Beryl Kalisa, Associate
Professor of History, Clarkston
In September 1992, I began
teaching American history at the Clarkston campus. It has indeed been both exciting and rewarding. However, I quickly observed that many
non-history majors have preconceived notions about the study of history.
On Tuesday, September 11,
2001, a new phase of history, reality history, was born. It was a gorgeous sunny day. Ironically, on that day the class assignment
was on the Wampananoag nation in Massachusetts, examining the peaceful
interactions between the Native Americans and the Puritans in the late
1600s.
A student approached the
door screaming, “Turn on the television—two planes have flown into a building
in New York City,” she said. I turned
on the television monitor, and to our amazement, there it was, the footage of
two planes flying into the World Trade Center and the blaze of fires that
followed. It was like a movie; I, along
with the thirty-five students in the class, was speechless.
The news anchors were suggesting that this was a terrorist
attack. A terrorist attack—why and how
could that be in the United States? Terrorism
doesn’t happen in the United States that happens somewhere else. Needless to say, we did not follow the assignment
for that day; instead, we began to gaze at each other, engaging in small
chats—still stunned. One student
expressed that he was of Jewish American heritage and that the previous summer
he and his family had gone to Israel.
“We were at a sidewalk cafe and they told us to run inside because there
had been a suicide bomber two blocks over.”
The student went on to explain that though this may be strange for us,
it was not for many people in other parts of the planet.
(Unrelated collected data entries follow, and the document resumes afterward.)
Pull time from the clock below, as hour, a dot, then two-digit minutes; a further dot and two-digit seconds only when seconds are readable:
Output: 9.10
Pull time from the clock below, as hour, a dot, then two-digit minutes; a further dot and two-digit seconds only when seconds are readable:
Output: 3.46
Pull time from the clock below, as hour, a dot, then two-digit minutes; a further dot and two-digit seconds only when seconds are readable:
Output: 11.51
I noticed that a female student’s eyes
became watery and she left the classroom.
When she came back she told us that she was from Rwanada in East Africa
and that she and her family had to flee because of the Civil War. Her ethnic group the Tutsis, were being
slaughtered and that she had witnessed family and neighbors being killed. Quietly and slowly students left the
classroom.
Two days later on Thursday,
September 13th, this class reconvened. I sensed that students wanted and needed to talk about the events
that we had watched collectively on television in the class. Terrorist, Bin Laden, Afghanistan were words
used in the discussions. A Kenyan
reminded us that three years before in 1998, the name Bin Laden had surfaced in
her country. She explained that Bin
Laden was blamed for the destruction of the United States Embassies in
Kenya. “Nobody seemed to care
that innocent lives were lost in Africa.”
Another student from Pakistan, who identified himself as a Muslim,
expressed his anger and sadness that the media’s depiction of Islam was not
correct. He argued, “They write as if
all Muslims are terrorists and all terrorists are Muslims. Those Americans who
blew up the building in Oklahoma are terrorists and they are not Muslims.”
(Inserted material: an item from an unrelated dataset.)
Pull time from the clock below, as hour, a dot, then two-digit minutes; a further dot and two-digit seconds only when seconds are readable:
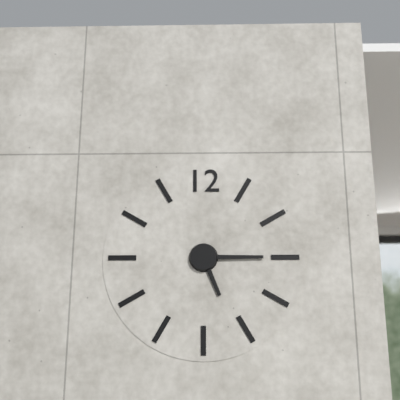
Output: 5.15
I instructed the students to
open the books to the chapter so that we could begin. Then a student politely stood. “I am from Afghanistan”, he
said. None of us knew that. “My name is Safi, and I hope that none of
you think that is what people in Afghanistan are like. We are not, and Bin Laden is not from there;
he is from Saudi Arabia.” He
enlightened the class and helped to illustrate in a real way that caused this
class to bond for the remaining semester as a tightly knitted class.
While we
studied major events of the past, students learned an important lesson that we really
have much more in common than we recognize.
Though we may look different, speak different languages, dress
differently, have different religious beliefs, there is a thread that unites
us. And while September 11, 2001 will be
chronicled in American history as one of the worst tragedies to occur on
American soil, there was some beauty that came from all of this that was
witnessed in this specific American history course. Each student in his or her way planted new seeds of tolerance,
understanding, and peace in the class even when we were not always in
agreement. I will never forget those
students and how they made teaching and learning of history a reality.